## What you have to do
All of the data is to be repeated verbatim.

[Saved data entries]
+-------+

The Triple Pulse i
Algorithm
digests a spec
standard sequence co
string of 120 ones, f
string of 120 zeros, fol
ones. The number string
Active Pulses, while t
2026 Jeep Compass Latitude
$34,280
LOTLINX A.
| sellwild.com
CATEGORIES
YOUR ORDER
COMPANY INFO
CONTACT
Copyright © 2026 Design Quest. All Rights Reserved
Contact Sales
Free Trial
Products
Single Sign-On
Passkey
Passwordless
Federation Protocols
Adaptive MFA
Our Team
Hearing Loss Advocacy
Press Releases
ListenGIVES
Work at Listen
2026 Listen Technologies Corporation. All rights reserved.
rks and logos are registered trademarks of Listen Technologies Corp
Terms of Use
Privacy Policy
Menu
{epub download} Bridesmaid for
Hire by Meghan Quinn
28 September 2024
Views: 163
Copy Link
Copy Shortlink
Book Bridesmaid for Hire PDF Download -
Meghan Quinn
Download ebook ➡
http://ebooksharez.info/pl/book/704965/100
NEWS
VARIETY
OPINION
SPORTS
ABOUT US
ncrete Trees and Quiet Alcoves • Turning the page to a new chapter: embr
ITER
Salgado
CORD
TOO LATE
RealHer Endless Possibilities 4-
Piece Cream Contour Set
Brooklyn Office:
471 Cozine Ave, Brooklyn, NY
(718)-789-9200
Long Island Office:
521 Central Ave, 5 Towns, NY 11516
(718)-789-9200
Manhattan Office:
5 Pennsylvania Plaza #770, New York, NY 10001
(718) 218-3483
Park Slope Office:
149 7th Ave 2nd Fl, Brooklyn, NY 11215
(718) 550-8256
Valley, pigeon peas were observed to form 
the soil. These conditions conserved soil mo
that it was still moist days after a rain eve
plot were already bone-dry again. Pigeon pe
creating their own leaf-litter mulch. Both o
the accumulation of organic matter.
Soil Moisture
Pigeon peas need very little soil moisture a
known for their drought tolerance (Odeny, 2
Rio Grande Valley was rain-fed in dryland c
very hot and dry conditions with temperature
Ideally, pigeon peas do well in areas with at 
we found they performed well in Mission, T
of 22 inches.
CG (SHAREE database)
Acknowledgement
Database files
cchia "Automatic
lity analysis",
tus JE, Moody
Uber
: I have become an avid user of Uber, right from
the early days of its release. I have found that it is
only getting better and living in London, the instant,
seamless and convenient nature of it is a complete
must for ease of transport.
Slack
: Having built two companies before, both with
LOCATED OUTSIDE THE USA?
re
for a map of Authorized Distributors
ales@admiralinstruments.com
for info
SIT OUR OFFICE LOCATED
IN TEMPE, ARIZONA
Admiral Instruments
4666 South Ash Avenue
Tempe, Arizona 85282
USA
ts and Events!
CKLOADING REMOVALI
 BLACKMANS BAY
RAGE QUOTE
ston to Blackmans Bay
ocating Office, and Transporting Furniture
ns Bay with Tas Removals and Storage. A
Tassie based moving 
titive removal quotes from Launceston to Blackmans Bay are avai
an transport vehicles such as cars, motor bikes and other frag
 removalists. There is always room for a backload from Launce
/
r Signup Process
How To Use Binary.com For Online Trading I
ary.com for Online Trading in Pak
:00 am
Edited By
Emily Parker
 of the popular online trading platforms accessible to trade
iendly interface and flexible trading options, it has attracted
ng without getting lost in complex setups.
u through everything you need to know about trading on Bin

+-------+

## Response box
The Triple Pulse i
Algorithm
digests a spec
standard sequence co
string of 120 ones, f
string of 120 zeros, fol
ones. The number string
Active Pulses, while t
2026 Jeep Compass Latitude
$34,280
LOTLINX A.
| sellwild.com
CATEGORIES
YOUR ORDER
COMPANY INFO
CONTACT
Copyright © 2026 Design Quest. All Rights Reserved
Contact Sales
Free Trial
Products
Single Sign-On
Passkey
Passwordless
Federation Protocols
Adaptive MFA
Our Team
Hearing Loss Advocacy
Press Releases
ListenGIVES
Work at Listen
2026 Listen Technologies Corporation. All rights reserved.
rks and logos are registered trademarks of Listen Technologies Corp
Terms of Use
Privacy Policy
Menu
{epub download} Bridesmaid for
Hire by Meghan Quinn
28 September 2024
Views: 163
Copy Link
Copy Shortlink
Book Bridesmaid for Hire PDF Download -
Meghan Quinn
Download ebook ➡
http://ebooksharez.info/pl/book/704965/100
NEWS
VARIETY
OPINION
SPORTS
ABOUT US
ncrete Trees and Quiet Alcoves • Turning the page to a new chapter: embr
ITER
Salgado
CORD
TOO LATE
RealHer Endless Possibilities 4-
Piece Cream Contour Set
Brooklyn Office:
471 Cozine Ave, Brooklyn, NY
(718)-789-9200
Long Island Office:
521 Central Ave, 5 Towns, NY 11516
(718)-789-9200
Manhattan Office:
5 Pennsylvania Plaza #770, New York, NY 10001
(718) 218-3483
Park Slope Office:
149 7th Ave 2nd Fl, Brooklyn, NY 11215
(718) 550-8256
Valley, pigeon peas were observed to form 
the soil. These conditions conserved soil mo
that it was still moist days after a rain eve
plot were already bone-dry again. Pigeon pe
creating their own leaf-litter mulch. Both o
the accumulation of organic matter.
Soil Moisture
Pigeon peas need very little soil moisture a
known for their drought tolerance (Odeny, 2
Rio Grande Valley was rain-fed in dryland c
very hot and dry conditions with temperature
Ideally, pigeon peas do well in areas with at 
we found they performed well in Mission, T
of 22 inches.
CG (SHAREE database)
Acknowledgement
Database files
cchia "Automatic
lity analysis",
tus JE, Moody
Uber
: I have become an avid user of Uber, right from
the early days of its release. I have found that it is
only getting better and living in London, the instant,
seamless and convenient nature of it is a complete
must for ease of transport.
Slack
: Having built two companies before, both with
LOCATED OUTSIDE THE USA?
re
for a map of Authorized Distributors
ales@admiralinstruments.com
for info
SIT OUR OFFICE LOCATED
IN TEMPE, ARIZONA
Admiral Instruments
4666 South Ash Avenue
Tempe, Arizona 85282
USA
ts and Events!
CKLOADING REMOVALI
 BLACKMANS BAY
RAGE QUOTE
ston to Blackmans Bay
ocating Office, and Transporting Furniture
ns Bay with Tas Removals and Storage. A
Tassie based moving 
titive removal quotes from Launceston to Blackmans Bay are avai
an transport vehicles such as cars, motor bikes and other frag
 removalists. There is always room for a backload from Launce
/
r Signup Process
How To Use Binary.com For Online Trading I
ary.com for Online Trading in Pak
:00 am
Edited By
Emily Parker
 of the popular online trading platforms accessible to trade
iendly interface and flexible trading options, it has attracted
ng without getting lost in complex setups.
u through everything you need to know about trading on Bin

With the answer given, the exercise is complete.